Sem dúvida, houve uma revolução econômica nestes países. O fato dos meios de produção não pertencerem mais a poucos indivíduos e famílias, fez com que o montante de recursos disponíveis para a população em geral fosse bem maior. Todos os países ditos socialistas tiveram um crescimento econômico surpreendente, especialmente nos primeiros anos. Apesar de gastarem a maior parte da receita com exércitos e armamentos, conseguiram dar um padrão de vida para a população que não existia antes da revolução. Todos eles praticamente acabaram com o analfabetismo, a miséria e o desemprego. Toda a população passou a ter acesso à moradia, educação e saúde. O progresso econômico foi surpreendente, comparado com o que existia antes. Porém, como já dissemos, não é possível existir como uma ilha socialista em um mar capitalista. A concorrencia externa, com o avanço tecnológico, acabou por derrotar o sistema econômico existente nesses países. Mas, afinal, por que não deu certo? Há muitas explicações e talvez a mais simples seja que não era o momento histórico adequado para uma revolução socialista mundial. Hoje, com a globalização da economia, os países são mais dependentes uns dos outros, o que tornaria mais fácil de acontecer o efeito dominó descrito anteriormente.

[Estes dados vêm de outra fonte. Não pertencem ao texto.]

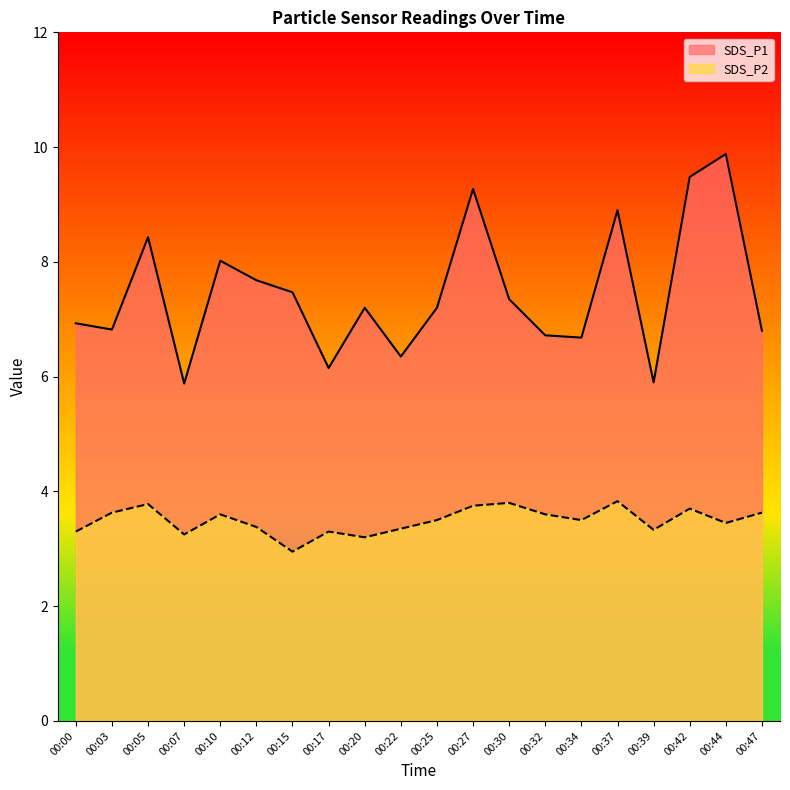

How many values in the SDS_P1 series exceed 7?

11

Se a revolução houvesse sido mais abrangente, talvez estivéssemos hoje gozando dos benefícios de viver numa sociedade onde cada indivíduo pudesse desenvolver o seu trabalho de acordo com os seus talentos, onde os elementos básicos para a sobrevivencia, como moradia, saúde, alimentação e educação fossem garantidos a todos e onde o avanço de cada um representasse o progresso de toda a sociedade.